### Отрывок для чтения:
■ ■ ■ ■ ■

В общем, новые приезжают, а старые не уезжают – и всего сейчас, я подсчитал, с утра до вечера (но больше после обеда) в моем узеньком, крохотном проходняке постоянно трется 5 человек, не считая “ночного” жителя надо мной (“старик”, но и 50–ти, небось, нет), который днем заходит только утираться своими висящими здесь полотенцами, да всяких эпизодически заходящих к кому–то из тех пятерых. К питерскому, например, постоянно заходит мелкий местный цыганенок – брать телефоны девок – и чуть не часами стоит в проходняке, точит лясы, не обращая внимания, ем ли я, сплю, читаю, заслоняет ли он мне свет, и т.д. Никто из пятерых и их гостей меня прямо не задевает – но я страшно устаю от их постоянного стояния, сидения, лазания, мельтешения, разговоров, пересмеиваний, рассказов, телефонных звонков, и т.д. и т.п. Это напрягает почти невыносимо – целыми днями и вечерами слушать их бред над головой, отодвигаться, когда они (поминутно) лезут в тумбочку, ждать, когда выйдут, если мне надо снять ботинки или поставить горячий чайник; да и просто, наконец, лежать, когда они, человека (?) два сразу, стоят в моем проходняке и оживленно обсуждают свои дела с третьим, лежащим на шконке, или даже с 2–мя. Состояние полной измочаленности, усталости, – достаточно сказать, что часть этих дебилов говорит достаточно громко и ощутимо мешает мне читать, писать, вообще – сосредоточиться на чем–либо. Одиночество, тишина, покой, которые, между прочим, реально были у меня этой весной, до ремонта, в почти пустом (до ночи) проходняке на 11–м, теперь кажутся счастьем совершенно недостижимым. Смешно думать о них всерьез, тем паче писать, вообще – обращать внимание на столь бессмысленную уголовно–криминальную нечисть, на куски биомассы в возрасте от 18 до 22–х лет – но эта созданная ими тут обстановка вдруг оказалась для меня настолько тяжелой и утомительной, что промолчать было нельзя. Ни днем, ни ночью от этих существ нет покоя; самое лучшее время суток – утро, от завтрака до проверки, когда они спят (или – очень редко – уходят в школу). Но, как показал уже опыт, спят они не все и не каждое утро, – вчера, например, было тихо до самой проверки, а сегодня они молотили языками свою чушь пол–утра и угомонились вот только совсем недавно, когда я сел про них писать...

16–00

Чрезвычайно забавные новости от матери, дозвонившейся после проверки. Она говорила с Глебом Эделевым – оказывается, суд по УДО у меня 21–го октября – через неделю, в следующий четверг! Его адвокат Качанов, видимо, получил бумагу об этом из Тоншаевского суда – а я узнаю через Екатеринбург и Москву, сидя здесь, в Тоншаевском районе; показать мне бумагу, на которой было написано, что копия – мне, никто и не подумал; теперь – очень любопытно, выдадут ли хотя бы повестку на суд. Остальное содержание разговора с матерью – панический пересказ ею мне высказываний Люзакова и Майсуряна (последний звонил ей сегодня, что ли) против Михилевича – вплоть до слов Паши в ЖЖ, что если я опять свяжусь с Михилевичем, то опять окажусь в Буреполоме. :))

■ ■ ■ ■ ■

### Исходные данные:
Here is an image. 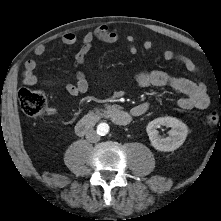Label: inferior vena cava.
<instances>
[{"instance_id": "obj_1", "label": "inferior vena cava", "mask_w": 221, "mask_h": 221, "mask_svg": "<svg viewBox=\"0 0 221 221\" xmlns=\"http://www.w3.org/2000/svg\"><path fill=\"white\" fill-rule=\"evenodd\" d=\"M86 139L91 143H96L100 140V136L95 130L92 129L86 133Z\"/></svg>"}]
</instances>
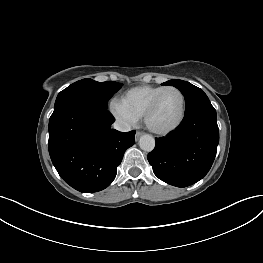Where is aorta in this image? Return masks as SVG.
Returning <instances> with one entry per match:
<instances>
[{"instance_id":"1","label":"aorta","mask_w":263,"mask_h":263,"mask_svg":"<svg viewBox=\"0 0 263 263\" xmlns=\"http://www.w3.org/2000/svg\"><path fill=\"white\" fill-rule=\"evenodd\" d=\"M139 146L142 150L150 152L155 147V139L148 134L142 135L139 140Z\"/></svg>"}]
</instances>
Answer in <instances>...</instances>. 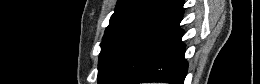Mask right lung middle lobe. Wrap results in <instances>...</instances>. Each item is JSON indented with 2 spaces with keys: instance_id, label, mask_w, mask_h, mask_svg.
I'll return each instance as SVG.
<instances>
[{
  "instance_id": "obj_1",
  "label": "right lung middle lobe",
  "mask_w": 260,
  "mask_h": 84,
  "mask_svg": "<svg viewBox=\"0 0 260 84\" xmlns=\"http://www.w3.org/2000/svg\"><path fill=\"white\" fill-rule=\"evenodd\" d=\"M178 28L132 26L103 38L100 84H129L174 38Z\"/></svg>"
}]
</instances>
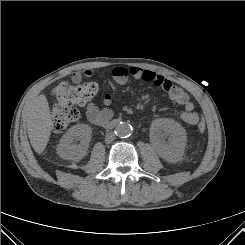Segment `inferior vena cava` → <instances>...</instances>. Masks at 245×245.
<instances>
[{
	"label": "inferior vena cava",
	"instance_id": "602c4592",
	"mask_svg": "<svg viewBox=\"0 0 245 245\" xmlns=\"http://www.w3.org/2000/svg\"><path fill=\"white\" fill-rule=\"evenodd\" d=\"M115 139V134L113 132H109L105 136V142L106 143H111Z\"/></svg>",
	"mask_w": 245,
	"mask_h": 245
}]
</instances>
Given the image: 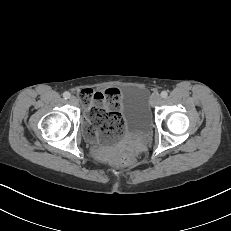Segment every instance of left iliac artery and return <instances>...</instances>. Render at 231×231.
<instances>
[{
  "label": "left iliac artery",
  "mask_w": 231,
  "mask_h": 231,
  "mask_svg": "<svg viewBox=\"0 0 231 231\" xmlns=\"http://www.w3.org/2000/svg\"><path fill=\"white\" fill-rule=\"evenodd\" d=\"M168 96V92L167 91H162L161 92V97L166 98Z\"/></svg>",
  "instance_id": "left-iliac-artery-1"
}]
</instances>
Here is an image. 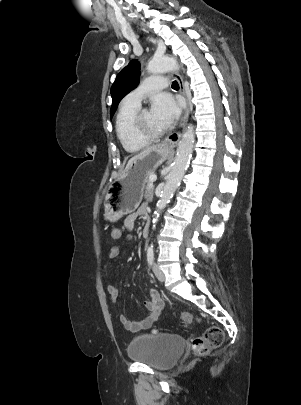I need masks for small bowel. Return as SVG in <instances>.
Wrapping results in <instances>:
<instances>
[{
    "label": "small bowel",
    "instance_id": "1",
    "mask_svg": "<svg viewBox=\"0 0 301 405\" xmlns=\"http://www.w3.org/2000/svg\"><path fill=\"white\" fill-rule=\"evenodd\" d=\"M147 207L145 205L141 206L136 212L130 213L126 216L124 220V228L126 231L131 232L135 227V222L138 216H146ZM117 235L111 236L113 244L109 250V258H116L121 250V246L117 243L121 237L122 232L118 229ZM130 238V235L128 236ZM107 292L113 302H116L119 297V289L114 284L109 283L107 285ZM144 306L148 311V314L140 320H130L125 315L120 316V321L123 326L131 332H137L140 330L148 329L152 324L158 319L163 309V302L155 289L149 291L148 299L144 301Z\"/></svg>",
    "mask_w": 301,
    "mask_h": 405
}]
</instances>
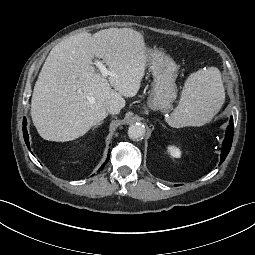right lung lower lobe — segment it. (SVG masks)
Returning <instances> with one entry per match:
<instances>
[{"instance_id":"98d812e1","label":"right lung lower lobe","mask_w":255,"mask_h":255,"mask_svg":"<svg viewBox=\"0 0 255 255\" xmlns=\"http://www.w3.org/2000/svg\"><path fill=\"white\" fill-rule=\"evenodd\" d=\"M26 124H27V122H26V119L24 118V120H23V135H24V140H25V142H26V144H27V146H28V148H29V140H28V134H27ZM108 160H109V156H108L106 162H105V163L102 165V167L99 169V171L102 170V169L104 168V166H105V164L108 162Z\"/></svg>"}]
</instances>
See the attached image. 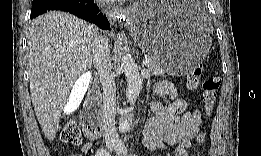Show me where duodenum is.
I'll list each match as a JSON object with an SVG mask.
<instances>
[{
	"label": "duodenum",
	"mask_w": 261,
	"mask_h": 156,
	"mask_svg": "<svg viewBox=\"0 0 261 156\" xmlns=\"http://www.w3.org/2000/svg\"><path fill=\"white\" fill-rule=\"evenodd\" d=\"M102 111L99 93L97 89L93 91L88 97L84 110L82 112V121L86 125H91L95 121L101 122Z\"/></svg>",
	"instance_id": "duodenum-1"
}]
</instances>
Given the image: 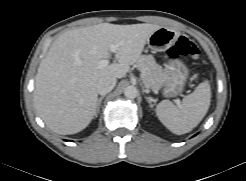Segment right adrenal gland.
<instances>
[{
	"instance_id": "right-adrenal-gland-1",
	"label": "right adrenal gland",
	"mask_w": 246,
	"mask_h": 181,
	"mask_svg": "<svg viewBox=\"0 0 246 181\" xmlns=\"http://www.w3.org/2000/svg\"><path fill=\"white\" fill-rule=\"evenodd\" d=\"M104 97H105V95H102L99 99H98V101H97V110H96V116H97V113H99V111H100V106H101V103H102V100L104 99Z\"/></svg>"
}]
</instances>
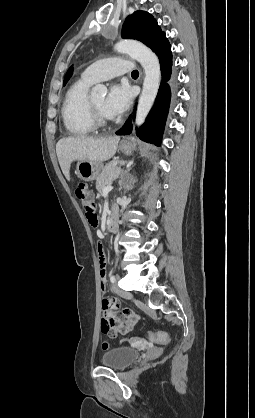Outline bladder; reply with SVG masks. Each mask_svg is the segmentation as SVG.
<instances>
[{
  "label": "bladder",
  "mask_w": 255,
  "mask_h": 418,
  "mask_svg": "<svg viewBox=\"0 0 255 418\" xmlns=\"http://www.w3.org/2000/svg\"><path fill=\"white\" fill-rule=\"evenodd\" d=\"M139 357V352L130 347H117L104 352L101 357L102 365L113 369H125Z\"/></svg>",
  "instance_id": "obj_1"
}]
</instances>
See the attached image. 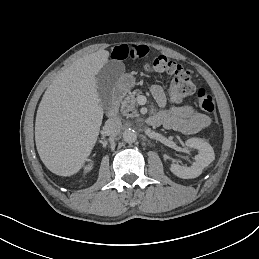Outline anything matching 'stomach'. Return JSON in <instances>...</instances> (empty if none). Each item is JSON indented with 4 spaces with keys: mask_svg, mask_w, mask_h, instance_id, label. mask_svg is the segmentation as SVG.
I'll return each instance as SVG.
<instances>
[{
    "mask_svg": "<svg viewBox=\"0 0 259 259\" xmlns=\"http://www.w3.org/2000/svg\"><path fill=\"white\" fill-rule=\"evenodd\" d=\"M136 85L135 77L130 74L126 73L121 76V78L118 80V86L128 92L132 88H134Z\"/></svg>",
    "mask_w": 259,
    "mask_h": 259,
    "instance_id": "stomach-1",
    "label": "stomach"
}]
</instances>
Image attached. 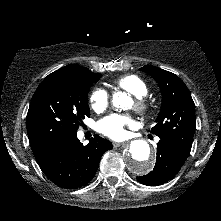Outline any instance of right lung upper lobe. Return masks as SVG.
Wrapping results in <instances>:
<instances>
[{
  "mask_svg": "<svg viewBox=\"0 0 221 221\" xmlns=\"http://www.w3.org/2000/svg\"><path fill=\"white\" fill-rule=\"evenodd\" d=\"M57 73H69V74H76V75H83L91 72L85 67L78 66L76 64L67 65L59 70L55 71Z\"/></svg>",
  "mask_w": 221,
  "mask_h": 221,
  "instance_id": "right-lung-upper-lobe-1",
  "label": "right lung upper lobe"
}]
</instances>
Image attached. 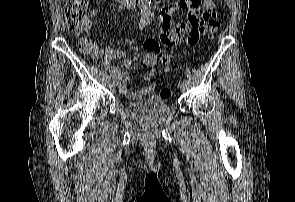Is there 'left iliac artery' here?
Here are the masks:
<instances>
[{
  "label": "left iliac artery",
  "instance_id": "44dca946",
  "mask_svg": "<svg viewBox=\"0 0 295 202\" xmlns=\"http://www.w3.org/2000/svg\"><path fill=\"white\" fill-rule=\"evenodd\" d=\"M183 82H186V83H188L187 79H184V80H183Z\"/></svg>",
  "mask_w": 295,
  "mask_h": 202
}]
</instances>
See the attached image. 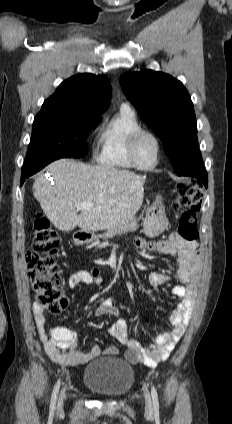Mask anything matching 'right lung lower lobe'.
<instances>
[{
	"instance_id": "1",
	"label": "right lung lower lobe",
	"mask_w": 232,
	"mask_h": 424,
	"mask_svg": "<svg viewBox=\"0 0 232 424\" xmlns=\"http://www.w3.org/2000/svg\"><path fill=\"white\" fill-rule=\"evenodd\" d=\"M57 159H59V158H51V159L42 160L40 162L35 163L34 165H32L31 167H29L27 169L22 168L21 185L24 183V181L27 177L35 174L36 172H38L39 170L44 168L46 165H48L49 163H51V162H53L54 160H57Z\"/></svg>"
}]
</instances>
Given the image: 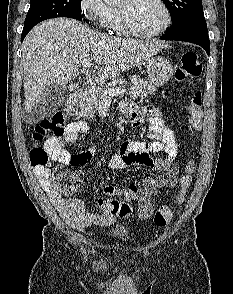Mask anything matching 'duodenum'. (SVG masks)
<instances>
[{"label":"duodenum","instance_id":"410a0bca","mask_svg":"<svg viewBox=\"0 0 233 294\" xmlns=\"http://www.w3.org/2000/svg\"><path fill=\"white\" fill-rule=\"evenodd\" d=\"M83 93L78 91L71 94L66 102V112L69 116L77 114L79 106L81 104Z\"/></svg>","mask_w":233,"mask_h":294}]
</instances>
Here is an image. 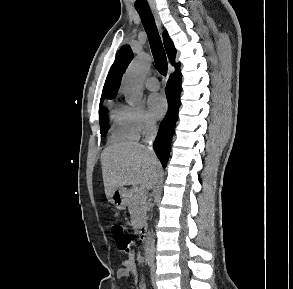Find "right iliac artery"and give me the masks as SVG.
<instances>
[{"label": "right iliac artery", "instance_id": "obj_1", "mask_svg": "<svg viewBox=\"0 0 293 289\" xmlns=\"http://www.w3.org/2000/svg\"><path fill=\"white\" fill-rule=\"evenodd\" d=\"M145 263L150 267L151 264H152V260H151L150 258H147V259L145 260Z\"/></svg>", "mask_w": 293, "mask_h": 289}]
</instances>
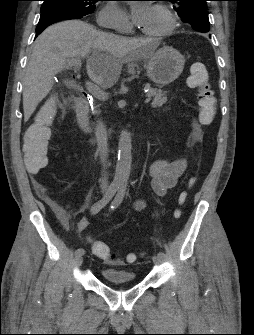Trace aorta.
Masks as SVG:
<instances>
[{
  "mask_svg": "<svg viewBox=\"0 0 254 335\" xmlns=\"http://www.w3.org/2000/svg\"><path fill=\"white\" fill-rule=\"evenodd\" d=\"M132 139L130 132L122 130L118 143V161L114 176V184L126 187L130 175L132 156Z\"/></svg>",
  "mask_w": 254,
  "mask_h": 335,
  "instance_id": "762f6f07",
  "label": "aorta"
}]
</instances>
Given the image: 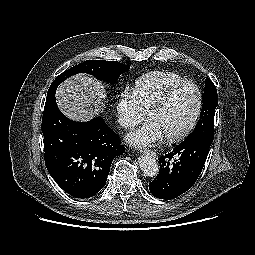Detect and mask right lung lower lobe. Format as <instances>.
Wrapping results in <instances>:
<instances>
[{
	"label": "right lung lower lobe",
	"mask_w": 255,
	"mask_h": 255,
	"mask_svg": "<svg viewBox=\"0 0 255 255\" xmlns=\"http://www.w3.org/2000/svg\"><path fill=\"white\" fill-rule=\"evenodd\" d=\"M56 89L47 93L42 118L45 164L65 192L89 198L104 187L113 159L125 148L102 118L75 122L65 117L56 104Z\"/></svg>",
	"instance_id": "1"
}]
</instances>
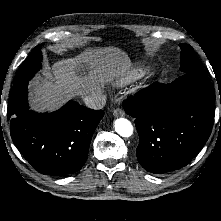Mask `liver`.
I'll use <instances>...</instances> for the list:
<instances>
[{"mask_svg":"<svg viewBox=\"0 0 221 221\" xmlns=\"http://www.w3.org/2000/svg\"><path fill=\"white\" fill-rule=\"evenodd\" d=\"M131 68L127 54L116 47L86 49L74 58L55 62L45 77L30 85L31 105L52 111L73 96L100 92L104 84L124 76Z\"/></svg>","mask_w":221,"mask_h":221,"instance_id":"obj_1","label":"liver"}]
</instances>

■ ■ ■ ■ ■

### Задание A:
Выпишите все фамилии, которые упоминаются в отрывке о жизни в заключении.
### Задание B:
Подхватите повествование отрывка о жизни в заключении и продолжите его после последнего предложения.
Записи никак не связаны с отрывком для чтения.

### Результат выполнения A:
Эделев, Качанов, Люзаков, Майсурян, Михилевич

### Результат выполнения B:
С обеда, захватив 3 книги (одну, дурак, таки забыл – 2–й том “Самгина”), пошел сразу в библиотеку – к полтретьего, на полчаса раньше общего времени открытия, как при последней встрече разрешил мне этот библиотекарь с 11–го, а до того с “девятки” – один из немногих здесь приличных людей. Хрен там! – внутренняя дверь была закрыта, причем изнутри; стучу – не слышат (впрочем, барабанить изо всех сил и ломиться я не стал сознательно); и только когда открыли, чтобы что–то вынести и выкинуть, я вошел, простояв минут 10–15; причем, – оказалось, на двери есть звонок, но он замаскирован так, что никогда в жизни не подумаешь, что это странное сооружение из 2–х, что ли, маленьких дощечек – звонок. Сам библиотекарь был озабочен тем, что перевод на 4000 р. ему в ларьке, как и всем прочим, не обналичивают уже 3–ю, что ли, неделю, и при мне (из “молельной” комнаты, за закрытой, конечно, дверью) звонил в Москву, этому своему приятелю, сидевшему с ним когда–то на “девятке”, дабы тот надавил на зоновское и вышестоящее начальство.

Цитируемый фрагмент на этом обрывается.